"Your father," she said.
Elsie Howard read the simple announcement in silence. Then she looked up, the last trace of an old bitterness in her faint smile.
"We will miss him," she said.
"Elsie!" cried her mother. It was a tone the girl had never heard from her before. Her eyes fell.
"No, it wasn't nice to say it. I am sorry. But I can't forget what life was with him." She raised her eyes to her mother's. "It was simply hell, mother; you can't have forgotten. You have said it yourself so often. We can not deny that it is a relief to know—"
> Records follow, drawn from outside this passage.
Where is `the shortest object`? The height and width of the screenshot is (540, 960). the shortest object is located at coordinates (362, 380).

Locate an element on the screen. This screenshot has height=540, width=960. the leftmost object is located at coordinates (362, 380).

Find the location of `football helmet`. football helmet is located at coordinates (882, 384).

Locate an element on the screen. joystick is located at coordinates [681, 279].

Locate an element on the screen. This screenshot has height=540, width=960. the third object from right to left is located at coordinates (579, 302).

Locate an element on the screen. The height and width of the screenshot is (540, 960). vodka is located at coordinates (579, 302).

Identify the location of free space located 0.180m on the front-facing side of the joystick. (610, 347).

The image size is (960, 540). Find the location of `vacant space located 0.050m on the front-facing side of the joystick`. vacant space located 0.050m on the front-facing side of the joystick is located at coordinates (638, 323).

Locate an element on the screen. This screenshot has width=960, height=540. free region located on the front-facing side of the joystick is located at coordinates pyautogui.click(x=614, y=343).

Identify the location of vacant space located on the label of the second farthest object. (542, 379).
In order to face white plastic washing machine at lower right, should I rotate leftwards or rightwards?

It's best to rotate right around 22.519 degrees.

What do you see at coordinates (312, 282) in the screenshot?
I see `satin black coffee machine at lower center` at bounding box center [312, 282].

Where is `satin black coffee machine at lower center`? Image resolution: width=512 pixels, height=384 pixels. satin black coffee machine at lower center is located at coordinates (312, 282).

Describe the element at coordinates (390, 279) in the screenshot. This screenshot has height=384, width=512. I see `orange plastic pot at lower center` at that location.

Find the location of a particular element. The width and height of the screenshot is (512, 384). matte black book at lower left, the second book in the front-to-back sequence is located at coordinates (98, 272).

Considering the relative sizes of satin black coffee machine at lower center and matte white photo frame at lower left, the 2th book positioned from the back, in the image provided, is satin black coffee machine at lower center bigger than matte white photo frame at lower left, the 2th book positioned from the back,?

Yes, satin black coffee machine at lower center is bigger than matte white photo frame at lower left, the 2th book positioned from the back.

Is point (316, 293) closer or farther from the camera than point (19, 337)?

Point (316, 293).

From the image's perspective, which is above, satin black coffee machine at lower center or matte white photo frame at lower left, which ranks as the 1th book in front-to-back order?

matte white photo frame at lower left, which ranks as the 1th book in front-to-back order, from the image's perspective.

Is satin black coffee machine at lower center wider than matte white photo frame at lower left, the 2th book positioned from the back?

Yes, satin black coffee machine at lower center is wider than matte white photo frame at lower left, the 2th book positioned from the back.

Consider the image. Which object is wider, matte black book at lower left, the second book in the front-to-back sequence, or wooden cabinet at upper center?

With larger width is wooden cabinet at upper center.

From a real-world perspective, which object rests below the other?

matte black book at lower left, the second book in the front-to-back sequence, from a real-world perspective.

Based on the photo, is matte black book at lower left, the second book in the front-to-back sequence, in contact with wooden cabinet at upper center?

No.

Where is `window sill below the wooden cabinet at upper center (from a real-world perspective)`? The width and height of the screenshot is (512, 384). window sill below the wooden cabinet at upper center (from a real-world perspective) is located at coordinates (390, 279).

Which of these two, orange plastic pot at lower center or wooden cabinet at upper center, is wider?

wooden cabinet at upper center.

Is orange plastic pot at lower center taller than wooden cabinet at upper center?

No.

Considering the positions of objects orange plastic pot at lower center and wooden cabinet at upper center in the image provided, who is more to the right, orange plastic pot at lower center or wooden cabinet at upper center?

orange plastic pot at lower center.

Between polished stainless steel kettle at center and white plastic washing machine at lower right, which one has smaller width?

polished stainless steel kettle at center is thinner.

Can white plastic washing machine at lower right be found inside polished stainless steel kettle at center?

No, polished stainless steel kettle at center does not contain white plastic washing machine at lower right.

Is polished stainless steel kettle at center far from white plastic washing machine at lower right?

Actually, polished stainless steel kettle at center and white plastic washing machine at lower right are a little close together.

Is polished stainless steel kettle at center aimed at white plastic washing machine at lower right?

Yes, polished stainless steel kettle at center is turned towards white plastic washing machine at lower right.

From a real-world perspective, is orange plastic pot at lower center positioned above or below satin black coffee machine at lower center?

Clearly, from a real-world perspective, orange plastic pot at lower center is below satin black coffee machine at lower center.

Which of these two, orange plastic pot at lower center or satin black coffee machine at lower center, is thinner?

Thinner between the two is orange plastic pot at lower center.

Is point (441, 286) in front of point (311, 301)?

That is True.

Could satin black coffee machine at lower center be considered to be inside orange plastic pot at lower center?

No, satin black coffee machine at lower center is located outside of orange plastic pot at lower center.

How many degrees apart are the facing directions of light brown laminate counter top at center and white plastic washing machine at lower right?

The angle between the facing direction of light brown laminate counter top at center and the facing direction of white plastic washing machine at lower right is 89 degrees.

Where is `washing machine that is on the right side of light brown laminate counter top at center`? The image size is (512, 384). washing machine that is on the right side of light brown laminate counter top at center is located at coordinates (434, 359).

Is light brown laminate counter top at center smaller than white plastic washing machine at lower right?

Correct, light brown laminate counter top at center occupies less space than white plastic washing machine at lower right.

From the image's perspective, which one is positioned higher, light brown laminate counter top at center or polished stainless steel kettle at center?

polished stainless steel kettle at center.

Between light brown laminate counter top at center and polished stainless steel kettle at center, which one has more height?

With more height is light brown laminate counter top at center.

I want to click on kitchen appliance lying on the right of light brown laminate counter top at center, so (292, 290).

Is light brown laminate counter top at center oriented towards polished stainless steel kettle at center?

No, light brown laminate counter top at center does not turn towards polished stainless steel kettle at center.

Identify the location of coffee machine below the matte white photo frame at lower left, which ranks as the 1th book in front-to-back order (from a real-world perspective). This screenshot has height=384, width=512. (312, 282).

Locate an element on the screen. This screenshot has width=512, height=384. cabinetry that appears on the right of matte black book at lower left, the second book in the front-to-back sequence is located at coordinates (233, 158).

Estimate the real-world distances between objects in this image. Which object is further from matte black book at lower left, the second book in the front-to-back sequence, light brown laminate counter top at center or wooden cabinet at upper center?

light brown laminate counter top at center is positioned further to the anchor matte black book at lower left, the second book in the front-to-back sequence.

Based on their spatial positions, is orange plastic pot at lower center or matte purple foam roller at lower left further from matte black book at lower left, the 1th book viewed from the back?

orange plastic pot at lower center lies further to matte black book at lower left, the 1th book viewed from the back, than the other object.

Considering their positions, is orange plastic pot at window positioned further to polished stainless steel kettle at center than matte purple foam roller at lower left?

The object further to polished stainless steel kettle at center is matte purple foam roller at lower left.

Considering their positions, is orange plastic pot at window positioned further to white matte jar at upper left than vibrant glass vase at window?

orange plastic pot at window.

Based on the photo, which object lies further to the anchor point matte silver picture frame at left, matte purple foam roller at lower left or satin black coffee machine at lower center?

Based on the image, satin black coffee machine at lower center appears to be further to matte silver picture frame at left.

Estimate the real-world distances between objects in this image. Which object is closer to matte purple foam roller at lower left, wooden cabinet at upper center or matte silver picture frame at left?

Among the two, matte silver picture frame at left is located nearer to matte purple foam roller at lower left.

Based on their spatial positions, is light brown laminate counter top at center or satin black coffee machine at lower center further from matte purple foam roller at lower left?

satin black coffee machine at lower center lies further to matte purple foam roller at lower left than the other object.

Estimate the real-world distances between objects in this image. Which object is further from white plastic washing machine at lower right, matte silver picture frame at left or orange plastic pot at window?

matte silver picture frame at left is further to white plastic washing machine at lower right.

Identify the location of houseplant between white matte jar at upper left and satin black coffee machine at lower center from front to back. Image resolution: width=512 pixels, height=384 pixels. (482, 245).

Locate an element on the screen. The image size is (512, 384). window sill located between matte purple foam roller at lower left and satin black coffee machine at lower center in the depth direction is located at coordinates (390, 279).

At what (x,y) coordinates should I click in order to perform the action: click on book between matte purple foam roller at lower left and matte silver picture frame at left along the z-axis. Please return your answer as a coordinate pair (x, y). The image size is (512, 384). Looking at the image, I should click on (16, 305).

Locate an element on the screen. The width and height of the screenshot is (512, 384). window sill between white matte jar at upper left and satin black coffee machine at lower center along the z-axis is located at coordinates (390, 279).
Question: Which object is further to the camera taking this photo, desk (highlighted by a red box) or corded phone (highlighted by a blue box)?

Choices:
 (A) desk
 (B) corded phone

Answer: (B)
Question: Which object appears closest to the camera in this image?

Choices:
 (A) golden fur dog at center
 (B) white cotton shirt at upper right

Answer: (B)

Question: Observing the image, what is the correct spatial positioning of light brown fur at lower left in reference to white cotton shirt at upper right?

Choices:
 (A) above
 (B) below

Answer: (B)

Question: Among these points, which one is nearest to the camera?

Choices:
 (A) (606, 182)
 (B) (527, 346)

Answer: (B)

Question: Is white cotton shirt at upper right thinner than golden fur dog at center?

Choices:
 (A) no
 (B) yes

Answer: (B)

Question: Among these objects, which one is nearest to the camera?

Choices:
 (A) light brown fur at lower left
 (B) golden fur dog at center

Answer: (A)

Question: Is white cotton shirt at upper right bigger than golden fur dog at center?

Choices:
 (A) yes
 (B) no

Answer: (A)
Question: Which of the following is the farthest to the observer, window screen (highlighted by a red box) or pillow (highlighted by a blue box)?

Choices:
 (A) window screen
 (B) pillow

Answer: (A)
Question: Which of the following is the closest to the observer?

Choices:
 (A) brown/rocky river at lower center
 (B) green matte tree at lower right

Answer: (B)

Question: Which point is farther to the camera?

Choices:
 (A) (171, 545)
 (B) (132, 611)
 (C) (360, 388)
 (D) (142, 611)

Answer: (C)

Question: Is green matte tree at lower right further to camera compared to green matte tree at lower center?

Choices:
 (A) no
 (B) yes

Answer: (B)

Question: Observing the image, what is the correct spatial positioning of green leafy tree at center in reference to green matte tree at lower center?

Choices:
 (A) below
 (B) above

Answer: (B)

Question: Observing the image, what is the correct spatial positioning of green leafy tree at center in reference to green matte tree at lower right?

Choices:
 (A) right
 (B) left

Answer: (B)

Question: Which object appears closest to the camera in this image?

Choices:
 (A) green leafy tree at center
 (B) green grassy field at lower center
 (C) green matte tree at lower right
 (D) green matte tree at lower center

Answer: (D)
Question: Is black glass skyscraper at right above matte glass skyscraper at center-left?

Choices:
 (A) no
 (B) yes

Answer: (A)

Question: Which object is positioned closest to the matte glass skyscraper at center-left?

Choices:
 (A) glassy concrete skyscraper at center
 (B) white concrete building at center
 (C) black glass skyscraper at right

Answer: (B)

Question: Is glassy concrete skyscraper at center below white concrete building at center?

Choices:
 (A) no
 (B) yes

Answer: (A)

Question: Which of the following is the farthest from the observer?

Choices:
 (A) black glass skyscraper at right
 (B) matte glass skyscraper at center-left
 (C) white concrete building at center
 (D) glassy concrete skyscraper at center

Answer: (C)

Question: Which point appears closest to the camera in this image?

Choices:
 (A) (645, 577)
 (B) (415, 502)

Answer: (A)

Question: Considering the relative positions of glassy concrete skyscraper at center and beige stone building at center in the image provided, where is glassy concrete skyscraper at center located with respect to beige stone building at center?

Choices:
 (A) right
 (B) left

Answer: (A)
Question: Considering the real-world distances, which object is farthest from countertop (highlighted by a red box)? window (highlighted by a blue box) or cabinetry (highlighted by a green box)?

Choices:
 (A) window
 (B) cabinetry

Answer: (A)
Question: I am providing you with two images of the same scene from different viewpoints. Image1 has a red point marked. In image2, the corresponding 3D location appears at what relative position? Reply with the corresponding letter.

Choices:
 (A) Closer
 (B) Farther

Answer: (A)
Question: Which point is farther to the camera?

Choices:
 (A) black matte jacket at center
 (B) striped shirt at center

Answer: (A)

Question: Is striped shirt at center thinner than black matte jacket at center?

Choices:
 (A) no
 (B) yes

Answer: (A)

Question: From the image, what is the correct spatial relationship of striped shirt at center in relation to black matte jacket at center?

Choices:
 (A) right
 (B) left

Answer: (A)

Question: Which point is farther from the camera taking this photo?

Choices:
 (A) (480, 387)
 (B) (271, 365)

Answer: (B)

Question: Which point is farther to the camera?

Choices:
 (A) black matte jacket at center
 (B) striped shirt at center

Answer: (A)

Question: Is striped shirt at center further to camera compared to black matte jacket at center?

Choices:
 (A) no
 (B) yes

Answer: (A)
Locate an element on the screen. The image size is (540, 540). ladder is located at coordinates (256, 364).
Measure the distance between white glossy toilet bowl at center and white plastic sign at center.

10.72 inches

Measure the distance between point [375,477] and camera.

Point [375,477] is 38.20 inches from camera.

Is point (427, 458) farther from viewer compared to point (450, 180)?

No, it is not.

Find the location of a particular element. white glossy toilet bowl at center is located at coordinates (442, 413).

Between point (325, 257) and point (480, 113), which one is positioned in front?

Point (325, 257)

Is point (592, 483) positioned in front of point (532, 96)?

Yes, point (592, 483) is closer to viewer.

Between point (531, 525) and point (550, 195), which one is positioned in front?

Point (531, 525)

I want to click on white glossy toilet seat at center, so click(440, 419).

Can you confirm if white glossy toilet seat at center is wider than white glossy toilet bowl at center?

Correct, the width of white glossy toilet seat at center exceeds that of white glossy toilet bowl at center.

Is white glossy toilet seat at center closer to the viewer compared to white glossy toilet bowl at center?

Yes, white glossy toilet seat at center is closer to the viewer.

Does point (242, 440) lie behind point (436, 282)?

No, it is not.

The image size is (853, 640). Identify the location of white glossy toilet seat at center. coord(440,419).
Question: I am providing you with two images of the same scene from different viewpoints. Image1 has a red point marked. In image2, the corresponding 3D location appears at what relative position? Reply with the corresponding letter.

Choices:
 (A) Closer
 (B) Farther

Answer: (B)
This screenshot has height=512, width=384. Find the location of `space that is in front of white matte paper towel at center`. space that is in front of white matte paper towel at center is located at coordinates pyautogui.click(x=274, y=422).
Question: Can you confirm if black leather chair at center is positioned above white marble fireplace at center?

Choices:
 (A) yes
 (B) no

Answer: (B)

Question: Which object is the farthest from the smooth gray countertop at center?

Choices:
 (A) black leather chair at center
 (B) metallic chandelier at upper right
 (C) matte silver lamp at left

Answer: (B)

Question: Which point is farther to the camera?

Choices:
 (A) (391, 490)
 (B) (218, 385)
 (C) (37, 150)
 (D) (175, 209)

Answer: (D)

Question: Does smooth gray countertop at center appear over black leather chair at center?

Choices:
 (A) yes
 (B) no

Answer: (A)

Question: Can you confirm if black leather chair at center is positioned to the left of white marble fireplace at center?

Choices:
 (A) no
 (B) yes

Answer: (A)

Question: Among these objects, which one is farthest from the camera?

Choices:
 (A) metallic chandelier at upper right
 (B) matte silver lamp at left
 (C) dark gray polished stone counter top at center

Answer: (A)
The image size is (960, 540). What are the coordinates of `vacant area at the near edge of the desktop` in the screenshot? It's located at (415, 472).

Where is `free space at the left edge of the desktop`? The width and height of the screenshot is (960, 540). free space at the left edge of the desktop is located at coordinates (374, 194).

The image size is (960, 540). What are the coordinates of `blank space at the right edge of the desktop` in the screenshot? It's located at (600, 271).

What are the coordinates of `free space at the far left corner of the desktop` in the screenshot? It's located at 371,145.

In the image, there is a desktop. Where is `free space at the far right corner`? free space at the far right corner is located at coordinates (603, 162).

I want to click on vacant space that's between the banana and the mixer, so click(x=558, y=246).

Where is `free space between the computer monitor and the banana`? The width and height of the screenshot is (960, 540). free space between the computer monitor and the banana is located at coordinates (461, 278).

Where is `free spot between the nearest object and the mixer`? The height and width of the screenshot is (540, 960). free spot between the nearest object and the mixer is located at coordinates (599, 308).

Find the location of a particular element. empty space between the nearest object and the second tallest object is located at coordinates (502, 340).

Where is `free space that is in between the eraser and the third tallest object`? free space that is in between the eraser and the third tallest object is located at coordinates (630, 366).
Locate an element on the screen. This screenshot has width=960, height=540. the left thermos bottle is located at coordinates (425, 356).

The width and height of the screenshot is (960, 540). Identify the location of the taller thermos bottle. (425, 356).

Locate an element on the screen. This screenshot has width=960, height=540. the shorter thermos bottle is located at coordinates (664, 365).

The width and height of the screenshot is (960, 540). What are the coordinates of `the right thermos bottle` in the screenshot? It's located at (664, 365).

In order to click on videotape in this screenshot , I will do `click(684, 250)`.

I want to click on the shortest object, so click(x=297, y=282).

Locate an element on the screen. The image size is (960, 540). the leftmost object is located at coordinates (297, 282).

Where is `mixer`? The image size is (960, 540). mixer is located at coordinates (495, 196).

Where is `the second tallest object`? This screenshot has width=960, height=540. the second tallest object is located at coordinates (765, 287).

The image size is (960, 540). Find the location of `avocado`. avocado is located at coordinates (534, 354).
"Hush, Elsie, never let me hear you say anything like that again."
"Forgive me, mother," said the girl with quick remorse. "I never will. I don't think I have ever felt that death makes such things so different, and I didn't realize how you would—look at it."
"My child, he was your father," said Mrs. Howard in a low voice. Then Elsie saw the tears in her mother's eyes.
"Such a shock to her," Mrs. Pendleton murmured, sympathetically, to Elsie. "I know, Miss Elsie; I can feel for her—" Elsie mechanically thought of the last hours of Mr. Pendleton, then recalled herself with a start. "Death always is a shock," Mrs. Pendleton finished gracefully, "even when one most expects it. You must let me know if there is anything I can do."